We jumped him. Another scuffle occurred, but we eventually managed to pin him as we had the others. “Go ahead,” I told Denis. “You know what to-“
“I’m going to rip your throat out!” the Strigoi snarled.
Whoa. This one spoke English. Denis opened his mouth to begin the interrogation, but I shook my head. “I’ll take over.” Like the other Strigoi, he swore and struggled, even with the stake against his neck, making it hard for me to talk.
“Look,” I said growing impatient and tired, “just tell us what we need to know. We’re looking for a dhampir named Dimitri Belikov.”
“I know him.” The Strigoi’s voice was smug. “And he’s no dhampir.”
Without realizing it, I’d called Dimitri a dhampir. I was tired and had slipped up. No wonder this Strigoi was so pleased to talk. He assumed we didn’t know about Dimitri turning. And like any arrogant Strigoi, he was happy to tell us more, clearly in the hopes of causing us pain.

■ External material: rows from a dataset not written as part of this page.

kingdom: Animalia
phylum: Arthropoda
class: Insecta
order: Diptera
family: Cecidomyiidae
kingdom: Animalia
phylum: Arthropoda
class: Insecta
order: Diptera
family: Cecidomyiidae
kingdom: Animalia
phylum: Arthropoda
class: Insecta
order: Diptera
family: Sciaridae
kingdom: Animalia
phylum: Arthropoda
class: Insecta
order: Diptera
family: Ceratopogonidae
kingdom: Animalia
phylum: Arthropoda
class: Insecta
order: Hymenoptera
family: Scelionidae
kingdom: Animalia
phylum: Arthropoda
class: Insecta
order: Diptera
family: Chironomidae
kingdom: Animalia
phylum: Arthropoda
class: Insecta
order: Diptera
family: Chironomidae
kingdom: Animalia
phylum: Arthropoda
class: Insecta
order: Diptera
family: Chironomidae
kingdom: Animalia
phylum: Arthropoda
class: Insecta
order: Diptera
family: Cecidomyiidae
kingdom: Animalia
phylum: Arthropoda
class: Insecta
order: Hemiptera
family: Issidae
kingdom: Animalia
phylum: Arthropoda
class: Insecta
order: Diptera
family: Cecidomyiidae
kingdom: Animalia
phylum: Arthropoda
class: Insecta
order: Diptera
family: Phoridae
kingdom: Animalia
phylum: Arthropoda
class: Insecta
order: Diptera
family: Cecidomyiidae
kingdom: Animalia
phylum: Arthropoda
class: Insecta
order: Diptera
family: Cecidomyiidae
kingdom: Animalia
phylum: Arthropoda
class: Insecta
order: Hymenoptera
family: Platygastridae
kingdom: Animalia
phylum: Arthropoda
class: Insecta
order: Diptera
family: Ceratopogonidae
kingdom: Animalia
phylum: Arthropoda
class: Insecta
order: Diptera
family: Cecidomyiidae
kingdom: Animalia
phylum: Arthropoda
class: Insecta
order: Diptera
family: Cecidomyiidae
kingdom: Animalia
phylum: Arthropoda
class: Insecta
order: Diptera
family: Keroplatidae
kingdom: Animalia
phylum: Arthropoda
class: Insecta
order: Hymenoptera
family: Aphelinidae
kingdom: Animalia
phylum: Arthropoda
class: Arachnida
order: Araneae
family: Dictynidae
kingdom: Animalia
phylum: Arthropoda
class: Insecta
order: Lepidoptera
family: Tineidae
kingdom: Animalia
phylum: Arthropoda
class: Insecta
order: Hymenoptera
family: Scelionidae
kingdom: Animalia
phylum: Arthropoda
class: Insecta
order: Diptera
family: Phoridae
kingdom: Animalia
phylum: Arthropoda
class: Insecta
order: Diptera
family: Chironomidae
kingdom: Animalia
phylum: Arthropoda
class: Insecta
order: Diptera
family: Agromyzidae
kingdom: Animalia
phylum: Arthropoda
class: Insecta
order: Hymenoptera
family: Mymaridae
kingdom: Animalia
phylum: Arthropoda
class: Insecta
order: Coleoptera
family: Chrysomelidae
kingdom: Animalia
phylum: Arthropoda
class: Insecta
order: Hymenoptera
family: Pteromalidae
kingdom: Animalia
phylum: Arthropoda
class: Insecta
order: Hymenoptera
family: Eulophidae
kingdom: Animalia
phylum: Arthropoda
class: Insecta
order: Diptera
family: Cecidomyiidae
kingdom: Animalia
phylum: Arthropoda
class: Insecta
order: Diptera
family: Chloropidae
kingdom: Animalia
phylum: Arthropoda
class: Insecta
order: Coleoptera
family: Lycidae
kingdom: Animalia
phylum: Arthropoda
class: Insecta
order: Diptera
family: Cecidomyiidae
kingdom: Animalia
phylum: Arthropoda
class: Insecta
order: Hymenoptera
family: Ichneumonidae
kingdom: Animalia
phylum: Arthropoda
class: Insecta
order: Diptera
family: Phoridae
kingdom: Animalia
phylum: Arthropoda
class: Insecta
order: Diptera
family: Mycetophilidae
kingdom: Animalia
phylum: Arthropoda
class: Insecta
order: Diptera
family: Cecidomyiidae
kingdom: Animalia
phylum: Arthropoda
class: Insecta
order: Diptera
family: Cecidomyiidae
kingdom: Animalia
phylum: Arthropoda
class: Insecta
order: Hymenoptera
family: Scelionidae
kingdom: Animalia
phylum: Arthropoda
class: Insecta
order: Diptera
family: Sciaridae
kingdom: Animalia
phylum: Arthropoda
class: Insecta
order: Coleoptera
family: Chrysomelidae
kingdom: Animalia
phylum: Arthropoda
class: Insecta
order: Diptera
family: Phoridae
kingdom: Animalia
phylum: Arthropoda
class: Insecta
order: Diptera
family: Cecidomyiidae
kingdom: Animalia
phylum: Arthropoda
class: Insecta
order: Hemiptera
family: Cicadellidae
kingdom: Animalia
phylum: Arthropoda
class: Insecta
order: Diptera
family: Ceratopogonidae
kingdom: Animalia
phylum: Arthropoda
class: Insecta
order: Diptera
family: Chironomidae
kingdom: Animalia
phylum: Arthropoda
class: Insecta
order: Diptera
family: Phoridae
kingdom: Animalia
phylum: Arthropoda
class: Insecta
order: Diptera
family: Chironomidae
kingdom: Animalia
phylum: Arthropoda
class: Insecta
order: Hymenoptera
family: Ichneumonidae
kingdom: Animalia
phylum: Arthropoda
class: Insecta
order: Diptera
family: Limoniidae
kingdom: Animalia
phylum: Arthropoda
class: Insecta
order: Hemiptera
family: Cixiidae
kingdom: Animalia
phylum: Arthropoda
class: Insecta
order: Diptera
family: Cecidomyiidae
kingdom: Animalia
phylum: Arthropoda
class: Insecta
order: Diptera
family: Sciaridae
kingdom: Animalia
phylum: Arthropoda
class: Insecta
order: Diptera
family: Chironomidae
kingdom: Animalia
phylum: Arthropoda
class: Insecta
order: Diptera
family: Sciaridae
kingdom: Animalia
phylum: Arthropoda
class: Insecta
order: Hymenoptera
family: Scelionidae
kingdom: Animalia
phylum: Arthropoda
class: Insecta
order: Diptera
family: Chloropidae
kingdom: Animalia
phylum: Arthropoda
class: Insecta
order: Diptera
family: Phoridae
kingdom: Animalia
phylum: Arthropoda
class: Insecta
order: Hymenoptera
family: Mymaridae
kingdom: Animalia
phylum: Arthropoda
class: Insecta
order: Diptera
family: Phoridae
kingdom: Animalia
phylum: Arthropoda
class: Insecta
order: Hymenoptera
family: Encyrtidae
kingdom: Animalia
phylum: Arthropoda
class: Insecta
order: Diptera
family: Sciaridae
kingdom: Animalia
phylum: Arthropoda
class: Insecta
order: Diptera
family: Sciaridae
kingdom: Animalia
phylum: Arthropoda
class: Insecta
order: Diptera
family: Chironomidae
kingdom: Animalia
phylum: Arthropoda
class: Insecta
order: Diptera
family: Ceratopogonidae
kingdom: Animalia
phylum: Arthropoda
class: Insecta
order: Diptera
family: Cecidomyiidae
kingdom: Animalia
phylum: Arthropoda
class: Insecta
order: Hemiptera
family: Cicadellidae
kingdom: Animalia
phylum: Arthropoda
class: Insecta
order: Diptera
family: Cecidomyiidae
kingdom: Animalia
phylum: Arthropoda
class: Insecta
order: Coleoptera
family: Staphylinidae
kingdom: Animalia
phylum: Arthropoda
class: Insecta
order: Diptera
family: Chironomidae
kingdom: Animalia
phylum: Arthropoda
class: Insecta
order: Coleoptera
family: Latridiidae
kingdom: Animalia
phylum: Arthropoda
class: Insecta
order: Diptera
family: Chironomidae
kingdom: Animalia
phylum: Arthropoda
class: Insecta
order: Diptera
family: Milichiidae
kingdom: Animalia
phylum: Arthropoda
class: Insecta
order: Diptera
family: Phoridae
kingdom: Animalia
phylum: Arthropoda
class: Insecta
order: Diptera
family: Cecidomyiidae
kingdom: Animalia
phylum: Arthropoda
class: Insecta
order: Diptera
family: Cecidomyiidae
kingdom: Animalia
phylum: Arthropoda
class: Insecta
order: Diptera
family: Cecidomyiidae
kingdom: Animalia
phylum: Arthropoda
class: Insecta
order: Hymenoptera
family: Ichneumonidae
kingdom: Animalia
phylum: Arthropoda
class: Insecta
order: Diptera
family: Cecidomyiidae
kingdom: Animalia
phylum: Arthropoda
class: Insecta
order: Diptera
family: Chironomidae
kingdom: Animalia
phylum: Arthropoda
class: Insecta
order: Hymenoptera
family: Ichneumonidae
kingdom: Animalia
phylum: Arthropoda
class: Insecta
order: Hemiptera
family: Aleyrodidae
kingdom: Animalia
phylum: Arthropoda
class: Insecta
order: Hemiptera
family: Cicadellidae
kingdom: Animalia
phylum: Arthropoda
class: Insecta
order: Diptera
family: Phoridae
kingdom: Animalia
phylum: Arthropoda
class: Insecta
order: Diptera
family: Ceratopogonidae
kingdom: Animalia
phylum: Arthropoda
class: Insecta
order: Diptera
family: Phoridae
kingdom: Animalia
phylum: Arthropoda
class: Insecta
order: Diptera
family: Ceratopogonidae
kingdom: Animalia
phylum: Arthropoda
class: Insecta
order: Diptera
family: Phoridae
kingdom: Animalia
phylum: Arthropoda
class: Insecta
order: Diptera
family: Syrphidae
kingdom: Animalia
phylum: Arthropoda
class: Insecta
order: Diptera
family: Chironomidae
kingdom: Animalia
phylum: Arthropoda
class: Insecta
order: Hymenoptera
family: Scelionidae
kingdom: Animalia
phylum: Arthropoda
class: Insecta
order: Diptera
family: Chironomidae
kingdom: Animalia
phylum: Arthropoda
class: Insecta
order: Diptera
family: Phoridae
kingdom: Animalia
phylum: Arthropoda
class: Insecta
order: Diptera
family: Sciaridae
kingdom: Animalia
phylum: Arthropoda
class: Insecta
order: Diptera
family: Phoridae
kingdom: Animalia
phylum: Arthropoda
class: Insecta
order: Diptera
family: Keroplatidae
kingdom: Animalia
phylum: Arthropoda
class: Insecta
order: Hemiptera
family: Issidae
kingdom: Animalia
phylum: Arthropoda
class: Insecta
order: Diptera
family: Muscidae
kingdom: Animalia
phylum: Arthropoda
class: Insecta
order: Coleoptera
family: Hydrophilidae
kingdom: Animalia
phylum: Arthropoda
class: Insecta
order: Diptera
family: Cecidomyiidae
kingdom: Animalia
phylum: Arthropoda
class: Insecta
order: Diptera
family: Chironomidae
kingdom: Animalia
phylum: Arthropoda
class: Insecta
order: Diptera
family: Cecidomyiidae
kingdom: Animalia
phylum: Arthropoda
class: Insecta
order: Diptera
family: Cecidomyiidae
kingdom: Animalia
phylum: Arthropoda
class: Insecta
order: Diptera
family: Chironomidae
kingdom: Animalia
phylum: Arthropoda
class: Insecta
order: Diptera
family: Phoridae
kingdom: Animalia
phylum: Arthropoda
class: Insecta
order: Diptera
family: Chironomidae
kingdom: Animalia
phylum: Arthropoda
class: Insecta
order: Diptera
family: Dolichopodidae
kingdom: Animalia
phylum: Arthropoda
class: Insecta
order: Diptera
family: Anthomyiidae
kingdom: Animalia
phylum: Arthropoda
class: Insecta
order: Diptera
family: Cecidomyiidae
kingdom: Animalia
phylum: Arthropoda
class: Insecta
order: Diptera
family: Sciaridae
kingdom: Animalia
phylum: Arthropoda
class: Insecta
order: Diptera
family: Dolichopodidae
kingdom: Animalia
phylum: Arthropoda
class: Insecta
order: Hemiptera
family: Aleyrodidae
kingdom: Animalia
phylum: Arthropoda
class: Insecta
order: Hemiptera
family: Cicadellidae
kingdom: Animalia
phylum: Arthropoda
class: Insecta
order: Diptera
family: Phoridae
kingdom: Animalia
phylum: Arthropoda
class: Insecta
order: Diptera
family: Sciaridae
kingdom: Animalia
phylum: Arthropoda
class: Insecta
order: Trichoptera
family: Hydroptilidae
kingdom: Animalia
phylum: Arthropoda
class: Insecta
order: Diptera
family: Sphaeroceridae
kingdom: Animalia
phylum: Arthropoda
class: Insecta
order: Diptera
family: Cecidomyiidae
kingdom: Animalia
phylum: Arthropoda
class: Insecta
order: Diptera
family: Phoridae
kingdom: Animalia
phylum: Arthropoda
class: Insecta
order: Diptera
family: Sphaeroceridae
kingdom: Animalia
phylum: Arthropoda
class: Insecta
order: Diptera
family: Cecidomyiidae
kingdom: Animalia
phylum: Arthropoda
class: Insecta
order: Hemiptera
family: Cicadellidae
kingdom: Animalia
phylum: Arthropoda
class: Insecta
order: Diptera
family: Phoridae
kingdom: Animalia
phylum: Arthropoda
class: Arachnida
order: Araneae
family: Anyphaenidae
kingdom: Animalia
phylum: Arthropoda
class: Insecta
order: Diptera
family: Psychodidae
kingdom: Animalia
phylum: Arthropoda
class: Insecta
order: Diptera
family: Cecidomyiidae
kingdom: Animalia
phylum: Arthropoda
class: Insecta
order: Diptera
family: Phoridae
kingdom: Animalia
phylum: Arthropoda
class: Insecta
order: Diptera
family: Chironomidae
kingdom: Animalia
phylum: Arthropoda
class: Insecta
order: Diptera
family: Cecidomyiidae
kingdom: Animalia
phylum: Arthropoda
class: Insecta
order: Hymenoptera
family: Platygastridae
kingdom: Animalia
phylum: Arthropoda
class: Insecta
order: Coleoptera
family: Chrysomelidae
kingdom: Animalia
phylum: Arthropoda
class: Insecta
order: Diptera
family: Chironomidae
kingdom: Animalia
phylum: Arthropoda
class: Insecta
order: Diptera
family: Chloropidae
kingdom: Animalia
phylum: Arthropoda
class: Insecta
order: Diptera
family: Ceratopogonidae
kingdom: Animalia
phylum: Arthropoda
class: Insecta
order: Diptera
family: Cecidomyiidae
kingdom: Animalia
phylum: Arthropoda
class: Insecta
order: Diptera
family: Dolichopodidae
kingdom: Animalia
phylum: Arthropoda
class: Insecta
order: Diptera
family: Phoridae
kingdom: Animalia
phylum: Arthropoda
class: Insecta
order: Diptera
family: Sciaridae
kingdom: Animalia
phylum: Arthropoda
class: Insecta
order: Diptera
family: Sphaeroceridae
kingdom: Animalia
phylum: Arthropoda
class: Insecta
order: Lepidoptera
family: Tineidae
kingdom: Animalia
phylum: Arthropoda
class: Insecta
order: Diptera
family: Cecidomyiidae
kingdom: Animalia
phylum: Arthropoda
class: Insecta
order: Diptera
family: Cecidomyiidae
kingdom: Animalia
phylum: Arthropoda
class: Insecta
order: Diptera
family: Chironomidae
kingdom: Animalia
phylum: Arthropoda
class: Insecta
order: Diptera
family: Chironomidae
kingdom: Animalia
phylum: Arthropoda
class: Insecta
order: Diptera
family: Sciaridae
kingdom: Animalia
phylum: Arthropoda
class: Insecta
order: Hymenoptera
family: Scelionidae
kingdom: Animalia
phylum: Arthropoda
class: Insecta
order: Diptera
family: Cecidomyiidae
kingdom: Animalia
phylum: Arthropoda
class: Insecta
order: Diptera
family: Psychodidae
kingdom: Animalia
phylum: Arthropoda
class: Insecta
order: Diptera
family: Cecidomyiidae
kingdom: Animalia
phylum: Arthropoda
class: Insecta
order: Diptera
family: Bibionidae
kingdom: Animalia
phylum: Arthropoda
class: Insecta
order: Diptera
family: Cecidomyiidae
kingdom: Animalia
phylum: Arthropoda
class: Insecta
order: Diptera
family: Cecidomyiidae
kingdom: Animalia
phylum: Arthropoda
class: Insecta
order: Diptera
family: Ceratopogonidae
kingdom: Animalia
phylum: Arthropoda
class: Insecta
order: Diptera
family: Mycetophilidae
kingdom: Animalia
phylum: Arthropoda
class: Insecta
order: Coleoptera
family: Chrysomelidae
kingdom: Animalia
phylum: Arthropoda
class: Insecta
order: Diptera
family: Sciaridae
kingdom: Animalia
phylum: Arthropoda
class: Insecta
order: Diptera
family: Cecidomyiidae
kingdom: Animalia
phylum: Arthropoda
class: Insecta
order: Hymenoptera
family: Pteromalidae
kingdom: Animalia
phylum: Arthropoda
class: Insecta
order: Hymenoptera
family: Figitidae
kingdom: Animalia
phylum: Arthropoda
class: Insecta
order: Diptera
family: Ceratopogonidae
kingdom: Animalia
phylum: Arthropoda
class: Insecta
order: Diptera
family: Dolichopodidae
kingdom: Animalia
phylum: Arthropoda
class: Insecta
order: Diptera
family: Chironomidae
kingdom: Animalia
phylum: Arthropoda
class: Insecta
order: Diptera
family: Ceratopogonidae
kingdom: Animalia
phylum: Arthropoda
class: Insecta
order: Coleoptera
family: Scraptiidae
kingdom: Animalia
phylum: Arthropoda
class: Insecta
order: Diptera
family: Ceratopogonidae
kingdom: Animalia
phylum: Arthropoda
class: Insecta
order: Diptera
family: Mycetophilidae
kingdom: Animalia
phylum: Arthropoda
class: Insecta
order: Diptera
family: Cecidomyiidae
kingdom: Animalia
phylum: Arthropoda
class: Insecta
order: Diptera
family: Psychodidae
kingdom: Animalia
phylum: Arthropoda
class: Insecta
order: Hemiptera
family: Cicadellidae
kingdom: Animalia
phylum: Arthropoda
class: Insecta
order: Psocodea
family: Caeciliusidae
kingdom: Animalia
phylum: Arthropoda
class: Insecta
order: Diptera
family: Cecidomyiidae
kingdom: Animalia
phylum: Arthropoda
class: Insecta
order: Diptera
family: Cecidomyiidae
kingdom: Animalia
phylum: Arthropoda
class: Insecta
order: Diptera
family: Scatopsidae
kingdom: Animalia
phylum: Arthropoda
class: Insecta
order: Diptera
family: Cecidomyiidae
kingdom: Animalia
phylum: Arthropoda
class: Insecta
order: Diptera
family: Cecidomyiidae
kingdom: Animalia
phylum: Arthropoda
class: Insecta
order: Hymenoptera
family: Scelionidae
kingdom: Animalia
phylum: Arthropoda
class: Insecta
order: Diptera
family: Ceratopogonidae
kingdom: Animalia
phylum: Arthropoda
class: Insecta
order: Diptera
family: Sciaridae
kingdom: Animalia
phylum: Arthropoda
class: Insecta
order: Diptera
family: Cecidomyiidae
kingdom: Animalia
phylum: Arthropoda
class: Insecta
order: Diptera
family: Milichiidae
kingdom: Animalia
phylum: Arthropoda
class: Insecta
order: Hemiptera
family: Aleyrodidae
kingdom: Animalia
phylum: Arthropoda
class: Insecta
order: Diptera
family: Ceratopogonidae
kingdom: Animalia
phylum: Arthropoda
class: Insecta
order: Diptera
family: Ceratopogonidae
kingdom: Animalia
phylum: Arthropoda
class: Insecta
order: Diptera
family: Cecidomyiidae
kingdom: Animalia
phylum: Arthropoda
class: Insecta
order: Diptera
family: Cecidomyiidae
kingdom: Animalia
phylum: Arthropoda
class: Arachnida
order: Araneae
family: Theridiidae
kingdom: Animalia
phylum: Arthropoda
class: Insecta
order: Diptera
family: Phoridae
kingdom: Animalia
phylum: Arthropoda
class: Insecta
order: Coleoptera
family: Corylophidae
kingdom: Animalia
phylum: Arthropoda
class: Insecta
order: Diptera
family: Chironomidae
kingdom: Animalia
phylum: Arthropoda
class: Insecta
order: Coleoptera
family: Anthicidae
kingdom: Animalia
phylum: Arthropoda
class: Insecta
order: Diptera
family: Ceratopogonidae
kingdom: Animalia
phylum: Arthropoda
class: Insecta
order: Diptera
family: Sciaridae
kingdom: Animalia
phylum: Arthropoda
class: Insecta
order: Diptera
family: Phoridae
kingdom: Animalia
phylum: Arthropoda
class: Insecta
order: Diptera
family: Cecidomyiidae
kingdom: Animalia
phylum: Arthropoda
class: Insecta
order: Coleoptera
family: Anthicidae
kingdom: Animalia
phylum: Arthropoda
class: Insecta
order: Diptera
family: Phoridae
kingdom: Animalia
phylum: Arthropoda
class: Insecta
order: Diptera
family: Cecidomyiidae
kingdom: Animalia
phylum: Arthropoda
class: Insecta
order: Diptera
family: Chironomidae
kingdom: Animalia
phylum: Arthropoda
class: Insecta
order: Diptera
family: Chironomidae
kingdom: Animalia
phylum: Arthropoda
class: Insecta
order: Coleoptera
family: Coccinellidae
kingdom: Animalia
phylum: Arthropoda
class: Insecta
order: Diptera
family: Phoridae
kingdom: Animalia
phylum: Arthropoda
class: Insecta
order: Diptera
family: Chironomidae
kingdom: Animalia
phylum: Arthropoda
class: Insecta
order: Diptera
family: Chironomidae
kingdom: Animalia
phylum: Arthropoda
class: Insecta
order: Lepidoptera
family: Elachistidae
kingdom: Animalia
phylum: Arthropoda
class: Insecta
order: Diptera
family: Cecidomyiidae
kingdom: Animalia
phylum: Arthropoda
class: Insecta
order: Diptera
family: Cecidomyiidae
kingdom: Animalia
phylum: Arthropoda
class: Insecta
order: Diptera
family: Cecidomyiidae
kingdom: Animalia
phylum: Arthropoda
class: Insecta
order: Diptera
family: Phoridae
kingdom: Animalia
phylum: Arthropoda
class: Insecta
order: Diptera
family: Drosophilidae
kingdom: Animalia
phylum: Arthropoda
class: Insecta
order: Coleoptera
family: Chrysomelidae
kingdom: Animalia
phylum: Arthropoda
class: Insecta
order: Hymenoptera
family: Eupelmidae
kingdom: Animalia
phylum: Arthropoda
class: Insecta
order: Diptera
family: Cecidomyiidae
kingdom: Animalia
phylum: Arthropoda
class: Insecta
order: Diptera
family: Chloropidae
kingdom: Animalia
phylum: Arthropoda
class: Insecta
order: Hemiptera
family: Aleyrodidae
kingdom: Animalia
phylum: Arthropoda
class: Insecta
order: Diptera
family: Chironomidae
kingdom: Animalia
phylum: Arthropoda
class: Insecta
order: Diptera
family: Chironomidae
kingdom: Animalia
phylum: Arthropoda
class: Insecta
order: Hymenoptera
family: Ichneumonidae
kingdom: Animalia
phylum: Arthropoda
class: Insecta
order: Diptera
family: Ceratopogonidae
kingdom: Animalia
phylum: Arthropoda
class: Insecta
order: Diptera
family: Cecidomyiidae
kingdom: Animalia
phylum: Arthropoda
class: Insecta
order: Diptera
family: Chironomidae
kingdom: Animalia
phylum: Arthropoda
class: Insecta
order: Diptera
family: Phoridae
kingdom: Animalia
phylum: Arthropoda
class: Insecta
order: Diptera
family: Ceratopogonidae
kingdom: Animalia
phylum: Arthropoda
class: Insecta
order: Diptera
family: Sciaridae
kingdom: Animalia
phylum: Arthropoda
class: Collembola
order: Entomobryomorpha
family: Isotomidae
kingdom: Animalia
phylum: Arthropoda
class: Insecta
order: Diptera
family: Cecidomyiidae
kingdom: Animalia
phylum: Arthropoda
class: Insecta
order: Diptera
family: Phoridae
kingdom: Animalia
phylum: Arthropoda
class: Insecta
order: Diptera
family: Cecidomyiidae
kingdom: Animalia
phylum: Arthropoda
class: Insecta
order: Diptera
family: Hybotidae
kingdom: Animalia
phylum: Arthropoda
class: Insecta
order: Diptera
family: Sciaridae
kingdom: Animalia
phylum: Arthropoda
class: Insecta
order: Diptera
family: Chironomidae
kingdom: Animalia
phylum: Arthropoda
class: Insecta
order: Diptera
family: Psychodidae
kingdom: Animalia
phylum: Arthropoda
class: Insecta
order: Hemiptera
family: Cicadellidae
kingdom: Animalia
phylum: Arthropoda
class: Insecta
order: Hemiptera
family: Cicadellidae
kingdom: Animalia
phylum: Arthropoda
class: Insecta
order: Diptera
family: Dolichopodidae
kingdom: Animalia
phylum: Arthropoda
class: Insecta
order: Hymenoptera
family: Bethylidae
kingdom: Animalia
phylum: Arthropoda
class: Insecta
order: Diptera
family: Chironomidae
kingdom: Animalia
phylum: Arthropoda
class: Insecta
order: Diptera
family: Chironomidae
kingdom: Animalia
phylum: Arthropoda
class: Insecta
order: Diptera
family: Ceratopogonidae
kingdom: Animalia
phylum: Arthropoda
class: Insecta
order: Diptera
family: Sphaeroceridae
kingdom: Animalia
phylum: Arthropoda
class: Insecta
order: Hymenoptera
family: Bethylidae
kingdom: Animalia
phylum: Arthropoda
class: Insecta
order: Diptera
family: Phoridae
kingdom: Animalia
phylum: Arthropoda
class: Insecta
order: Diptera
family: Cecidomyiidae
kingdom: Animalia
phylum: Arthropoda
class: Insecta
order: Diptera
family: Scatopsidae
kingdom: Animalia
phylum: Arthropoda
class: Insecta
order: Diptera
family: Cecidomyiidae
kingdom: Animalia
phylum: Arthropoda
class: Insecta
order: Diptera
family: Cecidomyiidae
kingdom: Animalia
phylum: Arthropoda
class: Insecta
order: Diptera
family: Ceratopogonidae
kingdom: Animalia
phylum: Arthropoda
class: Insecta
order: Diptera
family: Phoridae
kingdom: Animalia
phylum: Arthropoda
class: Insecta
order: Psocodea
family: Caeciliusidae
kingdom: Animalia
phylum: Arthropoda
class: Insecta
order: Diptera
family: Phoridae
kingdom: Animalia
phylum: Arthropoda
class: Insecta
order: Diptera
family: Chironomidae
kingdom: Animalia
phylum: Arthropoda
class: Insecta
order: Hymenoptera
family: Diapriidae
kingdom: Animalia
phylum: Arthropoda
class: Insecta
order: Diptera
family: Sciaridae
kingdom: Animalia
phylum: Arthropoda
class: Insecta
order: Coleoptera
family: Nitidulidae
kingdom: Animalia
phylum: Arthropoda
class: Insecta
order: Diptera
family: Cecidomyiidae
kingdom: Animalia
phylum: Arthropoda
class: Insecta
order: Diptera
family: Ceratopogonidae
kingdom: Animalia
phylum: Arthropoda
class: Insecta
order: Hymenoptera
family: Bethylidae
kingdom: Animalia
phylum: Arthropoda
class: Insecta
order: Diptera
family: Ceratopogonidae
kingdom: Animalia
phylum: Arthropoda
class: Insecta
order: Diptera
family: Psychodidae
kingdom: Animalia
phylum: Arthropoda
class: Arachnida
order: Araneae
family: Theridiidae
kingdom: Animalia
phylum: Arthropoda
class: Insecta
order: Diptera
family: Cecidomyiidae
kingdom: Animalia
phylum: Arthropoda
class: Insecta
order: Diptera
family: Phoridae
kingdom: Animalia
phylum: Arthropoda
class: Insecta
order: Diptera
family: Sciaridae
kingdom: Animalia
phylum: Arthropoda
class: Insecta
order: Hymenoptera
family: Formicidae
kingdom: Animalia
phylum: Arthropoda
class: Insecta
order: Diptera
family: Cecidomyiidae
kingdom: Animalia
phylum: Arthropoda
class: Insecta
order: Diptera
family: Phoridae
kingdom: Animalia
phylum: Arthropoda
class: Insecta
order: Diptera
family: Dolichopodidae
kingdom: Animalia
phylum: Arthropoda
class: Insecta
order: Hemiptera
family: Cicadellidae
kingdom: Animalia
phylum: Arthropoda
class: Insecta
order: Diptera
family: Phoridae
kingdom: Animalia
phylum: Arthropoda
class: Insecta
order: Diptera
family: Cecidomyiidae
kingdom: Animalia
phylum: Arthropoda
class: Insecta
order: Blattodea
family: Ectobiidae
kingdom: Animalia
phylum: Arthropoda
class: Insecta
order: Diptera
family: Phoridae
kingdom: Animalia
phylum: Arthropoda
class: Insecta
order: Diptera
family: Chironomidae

“Your friend has been awakened. He stalks the night with us now, drinking the blood of foolish girls like you.”
In a split second, a thousand thoughts raced through my head. Holy crap. I’d come to Russia thinking it would be easy to find Dimitri. I’d had those hopes dashed in his hometown, nearly causing me to give up, and I’d swung the other way, resigning myself to the near impossibility of my task.
The thought that I might be close to something here was staggering.
“You’re lying,” I said. “You’ve never seen him.”
“I see him all the time. I’ve killed with him.”
My stomach twisted, and it had nothing to do with the Strigoi’s proximity. Don’t think about Dimitri killing people. Don’t think about Dimitri killing people. I said the words over and over in my head, forcing myself to stay calm.
“If that’s true,” I hissed back, “then I’ve got a message for you to deliver to him. Tell him Rose Hathaway is looking for him.”
“I’m not your errand boy,” he said, glowering.
My stake slashed out, drawing blood, and he grimaced in pain. “You’re anything I want you to be. Now go tell Dimitri what I told you. Rose Hathaway. Rose Hathaway is looking for him. Say it.” I pressed the point to his neck. “Say my name so I know you’ll remember.”
“I’ll remember it so I can kill you.”
The stake pressed harder, spilling blood.
“Rose Hathaway,” he said. He spit at me but missed.
Satisfied, I leaned back. Denis watched me expectantly, stake poised and ready.
“Now we kill him?”
I shook my head. “Now we let him go.”